▶ To do: Only the lines from the one containing "Showing 2 results" through the end of the material are to be echoed, each exactly as it appears.

┄┄┄┄┄┄┄┄┄┄

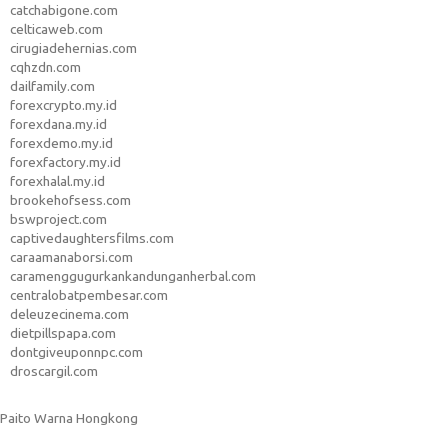
catchabigone.com
celticaweb.com
cirugiadehernias.com
cqhzdn.com
dailfamily.com
forexcrypto.my.id
forexdana.my.id
forexdemo.my.id
forexfactory.my.id
forexhalal.my.id
brookehofsess.com
bswproject.com
captivedaughtersfilms.com
caraamanaborsi.com
caramenggugurkankandunganherbal.com
centralobatpembesar.com
deleuzecinema.com
dietpillspapa.com
dontgiveuponnpc.com
droscargil.com
Paito Warna Hongkong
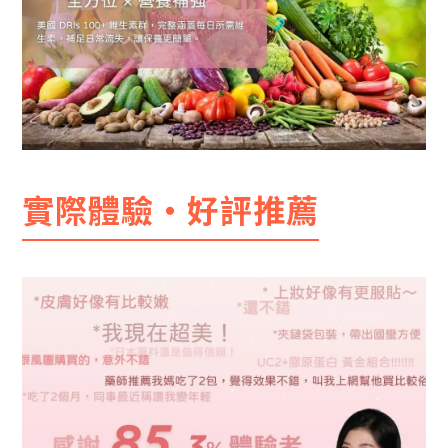
實際體驗・好評推薦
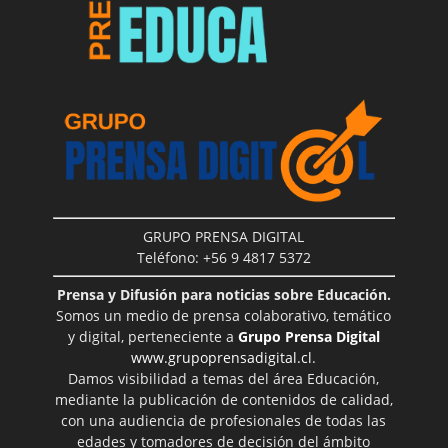
GRUPO PRENSA DIGITAL
Teléfono: +56 9 4817 5372
Prensa y Difusión para noticias sobre Educación.
Somos un medio de prensa colaborativo, temático
y digital, perteneciente a
Grupo Prensa Digital
www.grupoprensadigital.cl
.
Damos visibilidad a temas del área Educación,
mediante la publicación de contenidos de calidad,
con una audiencia de profesionales de todas las
edades y tomadores de decisión del ámbito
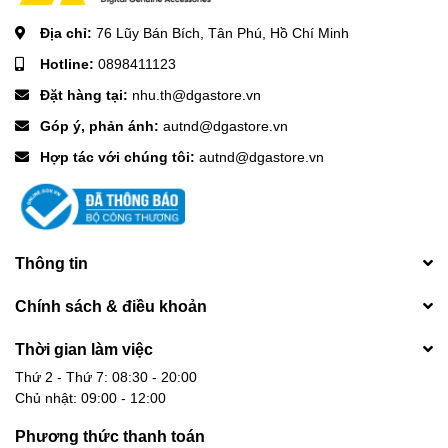
Địa chỉ:
76 Lũy Bán Bích, Tân Phú, Hồ Chí Minh
Loa: φ57
Hotline:
0898411123
Công suất: 8W
Đặt hàng tại:
nhu.th@dgastore.vn
Định dạng nhạc: MP3
Góp ý, phản ánh:
autnd@dgastore.vn
Dung lượng thẻ TF: 32G (tối đa)
Hợp tác với chúng tôi:
autnd@dgastore.vn
Thời gian nghe nhạc: khoảng 3h (âm lượng 80%)
Thời gian chờ (đã kết nối): khoảng 12h
Thông tin
Dung lượng pin: 1500mAh
Chính sách & điều khoản
Thời gian sạc: khoảng 3,5h
Thời gian làm việc
Cổng sạc: Type-C
Thứ 2 - Thứ 7: 08:30 - 20:00
Đầu vào sạc: 5V
⎓
1A
Chủ nhật: 09:00 - 12:00
Phương thức thanh toán
Kích thước: 137*100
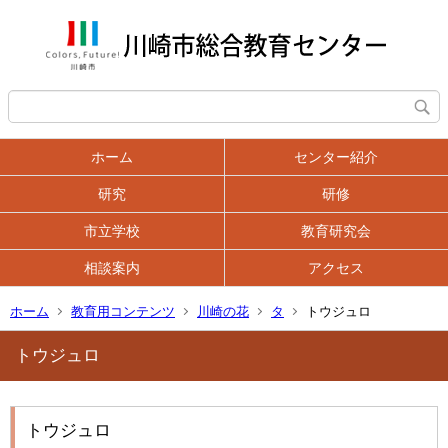
ホーム
センター紹介
研究
研修
市立学校
教育研究会
相談案内
アクセス
ホーム
教育用コンテンツ
川崎の花
タ
トウジュロ
トウジュロ
トウジュロ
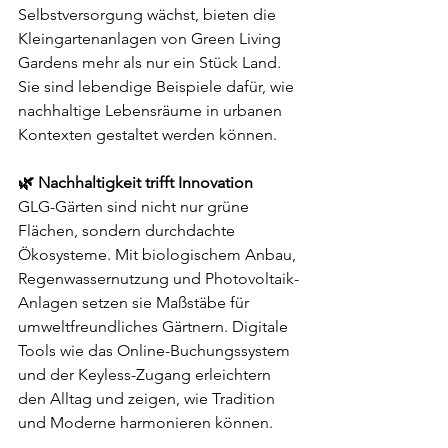
Selbstversorgung wächst, bieten die 
Kleingartenanlagen von Green Living 
Gardens mehr als nur ein Stück Land. 
Sie sind lebendige Beispiele dafür, wie 
nachhaltige Lebensräume in urbanen 
Kontexten gestaltet werden können.
🌿 Nachhaltigkeit trifft Innovation
GLG-Gärten sind nicht nur grüne 
Flächen, sondern durchdachte 
Ökosysteme. Mit biologischem Anbau, 
Regenwassernutzung und Photovoltaik-
Anlagen setzen sie Maßstäbe für 
umweltfreundliches Gärtnern. Digitale 
Tools wie das Online-Buchungssystem 
und der Keyless-Zugang erleichtern 
den Alltag und zeigen, wie Tradition 
und Moderne harmonieren können.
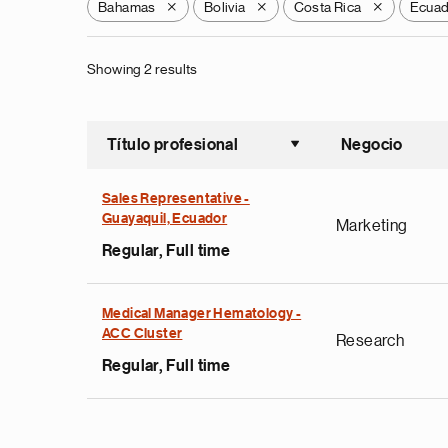
Bahamas
Bolivia
Costa Rica
Ecua
X
X
X
Showing 2 results
Título profesional
Negocio
Ordenar a
Sales Representative -
Guayaquil, Ecuador
Marketing
Regular, Full time
Medical Manager Hematology -
ACC Cluster
Research
Regular, Full time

┄┄┄┄┄┄┄┄┄┄

▶ Written reply:
Showing 2 results
Título profesional
Negocio
Ordenar a
Sales Representative -
Guayaquil, Ecuador
Marketing
Regular, Full time
Medical Manager Hematology -
ACC Cluster
Research
Regular, Full time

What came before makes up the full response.